If we take a closer look to the proposed optimization problem, then we can see that the distance is not specified. Empirically, it turns out that the Hellinger distance which is specifically designed for histograms (positive $1$-sum vectors) is a good choice: $$\forall a \in \mathbb{R}^K, b \in \mathbb{R}^K$$ $$\Vert a - b \Vert_\text{Hellinger} = \sum_{k=1}^K (\sqrt{a_k} - \sqrt{b_k})^2 = \Vert \sqrt{a} - \sqrt{b} \Vert_2^2 = 2 \times (1 - \sqrt{a}^\top \sqrt{b})$$ Mathematically, the Hellinger distance makes the histogram space (i.e. the positive $L_1$ sphere simplex) look spherical (in a the $L_2$ traditional euclidean sense) thanks to the square root which is cool for even rudimentary tool like a hyperplane that has more interpretable separation power cutting an $L_2$ sphere than cutting an $L_1$ sphere simplex as shown in this figure below.
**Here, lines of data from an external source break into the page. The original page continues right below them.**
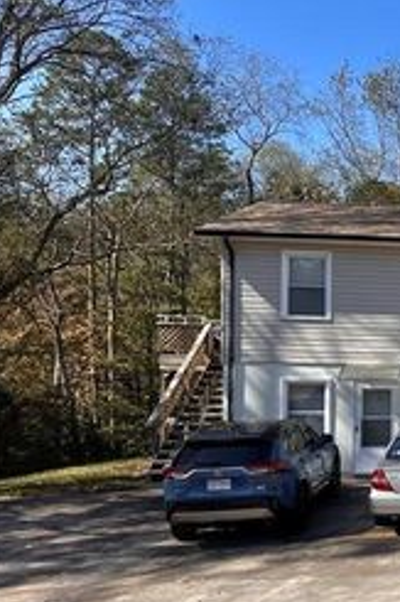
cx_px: 599
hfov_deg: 22.0
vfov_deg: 38.6
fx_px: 851
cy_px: 380
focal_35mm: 51
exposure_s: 1/4348
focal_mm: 6.86
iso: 80
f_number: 1.78
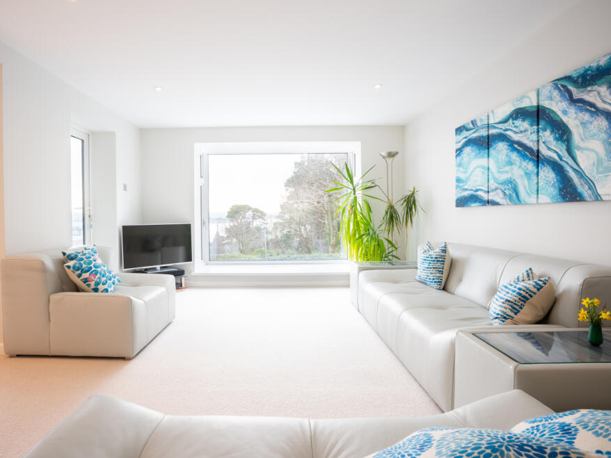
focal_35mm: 18
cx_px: 284
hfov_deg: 87.6
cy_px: 227
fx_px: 318
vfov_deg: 71.6
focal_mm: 16
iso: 200
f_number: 11
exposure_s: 1/5
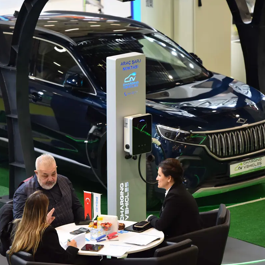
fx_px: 1888
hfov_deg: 8.0
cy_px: 133
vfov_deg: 8.0
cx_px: 105
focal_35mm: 218
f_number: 4.5
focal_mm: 170
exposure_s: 1/100
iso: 1250
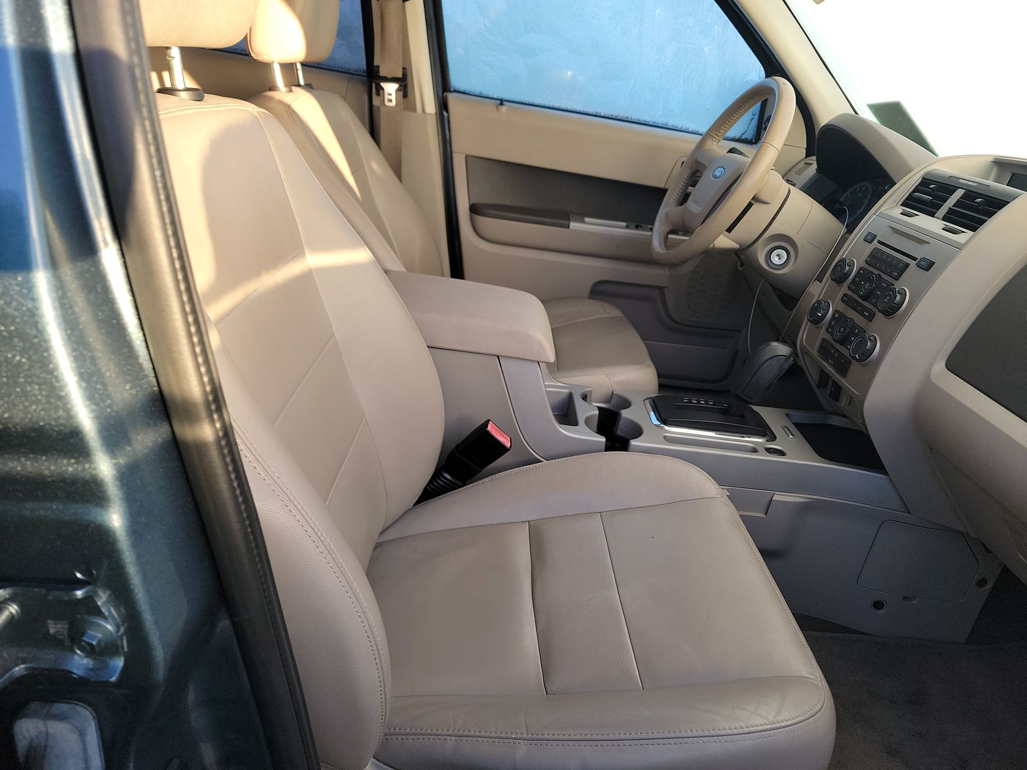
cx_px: 514
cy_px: 385
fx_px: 712
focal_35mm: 24
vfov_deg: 56.8
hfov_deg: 71.6
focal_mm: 6.7
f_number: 1.8
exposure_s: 1/119
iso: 89
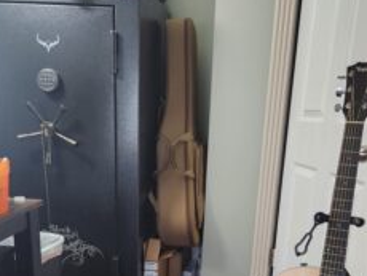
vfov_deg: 34.5
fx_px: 425
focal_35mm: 40
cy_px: 235
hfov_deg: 46.7
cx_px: 203
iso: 640
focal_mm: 5.4
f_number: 1.8
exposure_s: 1/40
Our optimization problem is very similar to the one of K-Means: (i) if $\sigma$ is given, then the optimal $p^*$ is found by a mean of square root probabilities and (ii) if the $p$ is given, then the optimal $\sigma^*$ is given by a cheap brute-force strategy to make the switching label problem disappear. Likewise, an alternated optimization scheme is efficient to (not optimally) solve our clustering aggregation (or boosting in reference to its supervised counterpart). Of course, there is no way to guarantee the optimal solution exactly like with K-Means but the solution quality cannot worsen w.r.t that objective until convergence in the same spirit as K-Means. Finally, we can also nicely adapt the K-Means++ strategy for careful initialization. Indeed, it seems we do K-Means over many simplistic or sophisticated clustering algorithms which is amusingly paying an ancient algorithm the respect that it deserves.